Contractual obligations
As an initial matter, “service providers” that are about to become third parties will need to rethink the contracts under which they receive data from a “business.” The CPRA obligates “businesses” and “third parties” to enter into written agreements with terms that, while not as restrictive as those governing “service providers,” subject “third parties” to contractual limitations and oversight by the disclosing “business.”
This essentially imposes a “Data Processing Agreement” or “DPA” requirement on third parties. Plus, it places “third parties” in the somewhat disadvantageous position of being unable to enjoy exemption from certain statutory obligations and liabilities as a “service provider,” while also not having the full range of options afforded to a “business.”
Specific obligations as a third party
Although most CCPA/CPRA requirements apply to “businesses” generally, there are a few provisions that specifically refer to “third parties.”

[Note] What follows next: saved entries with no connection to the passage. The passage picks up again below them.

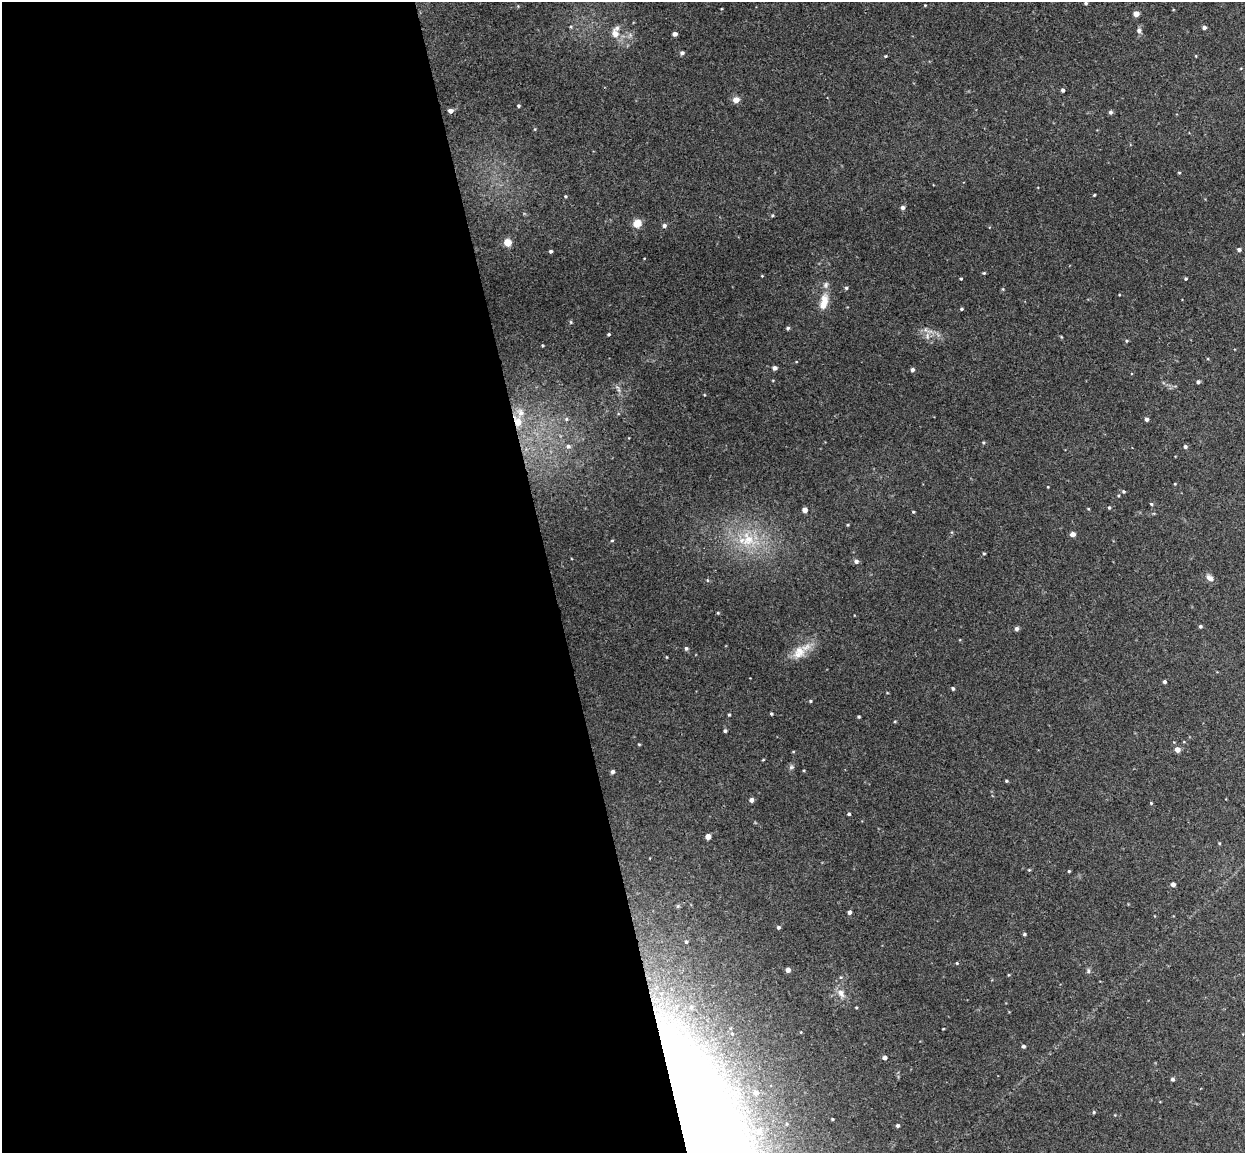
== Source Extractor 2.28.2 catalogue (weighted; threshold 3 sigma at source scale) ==
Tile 9 of 4 x 4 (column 1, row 3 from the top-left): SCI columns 57-1299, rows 1306-2456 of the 5086 x 5029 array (HDU 1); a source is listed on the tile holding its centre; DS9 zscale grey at full resolution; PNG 1247 x 1155 px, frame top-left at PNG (2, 2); no overlay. Shown black and unused: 44% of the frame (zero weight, under 3 of 4 exposures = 5% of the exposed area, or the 3 px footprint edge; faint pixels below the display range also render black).
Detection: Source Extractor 2.28.2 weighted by HDU 2 'WHT'; one run over the whole footprint, this tile lists its part. Background 0.0493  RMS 0.0046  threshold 0.0208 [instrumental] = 3 sigma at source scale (4.5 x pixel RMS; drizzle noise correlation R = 1.50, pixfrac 1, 0.05/0.05 arcsec/px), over >= 5 px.
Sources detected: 95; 3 inside a brighter listed object's ellipse — not listed separately; the other 92 listed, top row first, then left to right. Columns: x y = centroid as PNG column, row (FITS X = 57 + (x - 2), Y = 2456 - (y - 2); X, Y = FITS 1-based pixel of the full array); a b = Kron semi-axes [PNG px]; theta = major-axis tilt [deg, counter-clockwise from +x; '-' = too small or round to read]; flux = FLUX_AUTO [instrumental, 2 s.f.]
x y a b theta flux
1086 3 4 4 - 0.63
1136 14 5 4 - 3.3
1204 27 4 4 - 1.5
1139 31 7 6 - 1.3
615 34 11 9 -70 4.1
675 34 4 4 - 2
682 53 4 4 - 1.2
885 56 3 3 - 0.41
1063 90 4 4 - 1
736 100 5 5 - 4
518 106 4 4 - 0.61
450 111 5 4 - 2.1
1110 112 5 5 - 0.98
1179 172 4 3 - 0.38
1094 195 3 2 - 0.45
565 196 4 4 - 0.58
903 207 4 4 - 1.5
772 215 4 4 - 0.53
637 223 6 6 - 6.3
664 226 5 5 - 1.2
507 242 5 5 - 6.2
1239 250 5 4 - 0.95
551 251 4 4 - 0.74
984 273 5 3 - 0.52
961 279 3 3 - 0.45
1186 279 3 3 - 0.58
846 288 4 4 - 0.6
824 302 22 9 77 6.5
961 309 4 3 - 0.61
571 322 6 4 -89 0.48
788 328 5 4 - 0.72
609 334 3 3 - 0.63
1127 341 4 4 - 0.5
775 368 5 4 - 1.3
912 370 4 4 - 1.2
1198 382 4 4 - 1.1
566 419 5 5 - 0.77
1146 419 5 4 - 1.3
518 422 15 9 -66 5.6
568 446 7 6 - 1.4
1185 447 5 5 - 0.93
1123 491 4 4 - 0.68
1151 504 4 3 - 0.49
1109 507 4 4 - 0.57
804 510 4 4 - 2.6
913 512 4 3 - 0.43
848 525 5 3 - 0.41
1073 534 4 4 - 2.8
748 539 21 17 -87 14
612 540 5 3 - 0.4
984 553 4 3 - 0.42
856 561 6 6 - 1.3
1210 578 9 6 -32 2.3
718 613 4 3 - 0.44
1200 626 4 4 - 0.68
1017 629 5 5 - 1.2
686 648 5 4 - 0.89
800 651 16 9 -46 4.6
1164 682 4 3 - 0.98
953 688 4 4 - 0.73
810 701 4 3 - 0.45
771 714 4 3 - 0.51
729 715 3 3 - 0.51
859 717 4 3 - 0.5
725 731 4 4 - 0.79
1177 750 5 5 - 2.8
791 767 6 5 - 0.9
613 772 5 4 - 1
1006 781 4 3 - 0.55
751 800 4 4 - 1.9
1151 803 4 3 - 0.4
849 814 4 3 - 0.67
708 837 4 4 - 3.4
1219 843 4 3 - 0.37
1069 871 3 3 - 0.48
1173 884 4 4 - 2
849 912 4 4 - 1.3
778 927 4 4 - 0.85
1024 934 4 3 - 0.63
686 942 4 3 - 0.57
957 963 4 3 - 0.43
788 970 4 4 - 2.2
1088 971 6 5 - 0.85
841 993 13 8 -56 2.9
943 1029 3 2 - 0.3
1023 1046 4 4 - 0.97
885 1058 4 4 - 1.8
1172 1079 4 4 - 0.91
756 1093 5 4 - 1.7
1094 1112 4 4 - 0.56
897 1126 4 4 - 0.85
759 1131 6 6 - 1.2
Overlapping masked pixels (flux is a lower limit): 1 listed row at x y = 518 422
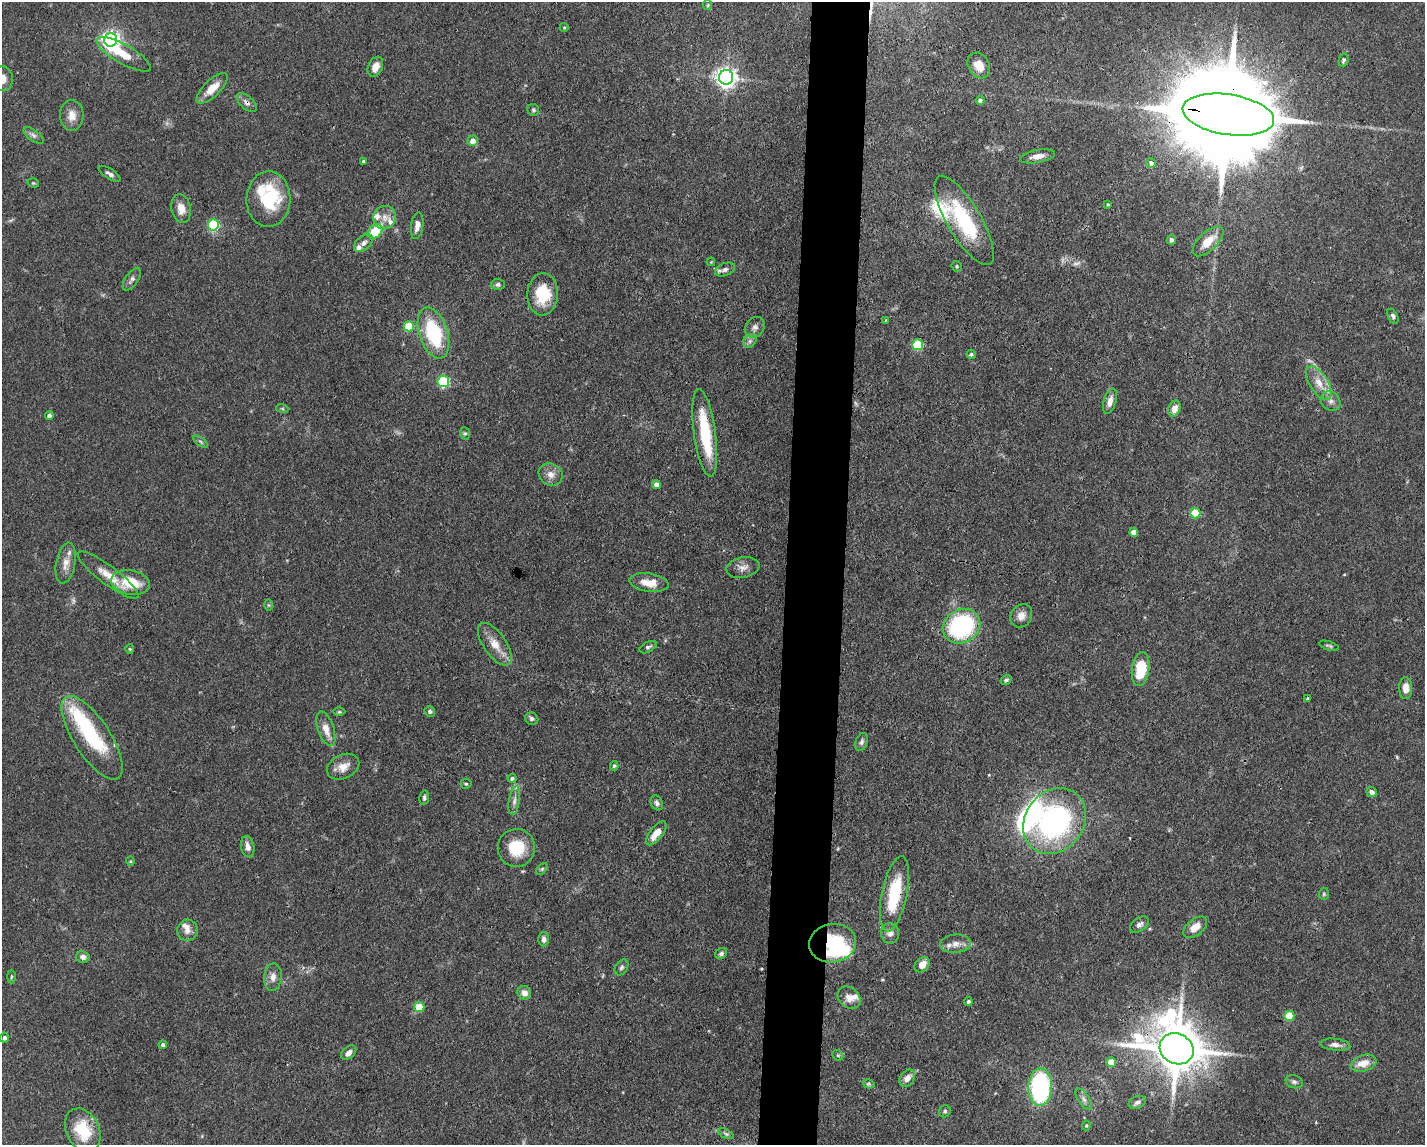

Some of these provisions clarify when and how “third parties” should provide consumers with privacy disclosures. For example, the CPRA explains that a business “acting as a third party” that controls the collection of consumers’ personal information may satisfy these obligations “by providing the required information prominently and conspicuously on the homepage of its internet website.”
Additionally, unless consumers have “received explicit notice” and are given “an opportunity to exercise the right to opt out,” the CPRA prohibits a third party from selling or sharing personal information that a business has disclosed to it. This language suggests not only that “third parties” share a responsibility to provide the necessary privacy notices, but that they also may be liable for failing to do so.
Finally, the wording of the regulations suggests that “third parties” may be directly liable under the CCPA/CPRA for not having an appropriate contract in place or even for failing to honor the terms of such a contract.
Requirements for businesses
Companies that are “third parties” under the CCPA/CPRA by virtue of no longer meeting the criteria of a “service provider” may be treated as “businesses” in many cases. However, the CCPA/CPRA has threshold standards for determining whether a company is a “business.” Namely, a “business” must meet one of the following criteria:
- Have had annual gross revenues in excess of $25 million in the preceding calendar year;
- Annually buy, sell or share the personal information of 100,000 or more consumers or households; or
- Derive 50% or more of its annual revenues from selling or sharing consumers’ personal information.
Accordingly, if a company receiving personal information as a “third party” does not meet one of these three factors, it will not be treated as a “business.” Moreover, there may be circumstances where, despite meeting the above criteria, the “third party” is not a “business” because its contract with the disclosing entity prohibits it from determining “the purposes and means of the processing.”
The takeaway
Changing status from “service provider” to “third party” does not automatically subject a company to the full range of CCPA/CPRA “business” obligations.
However, if an entity receiving personal information meets the “business” standard, it must be prepared to provide a notice at collection, facilitate consumer rights requests and satisfy other statutory requirements as a “business.”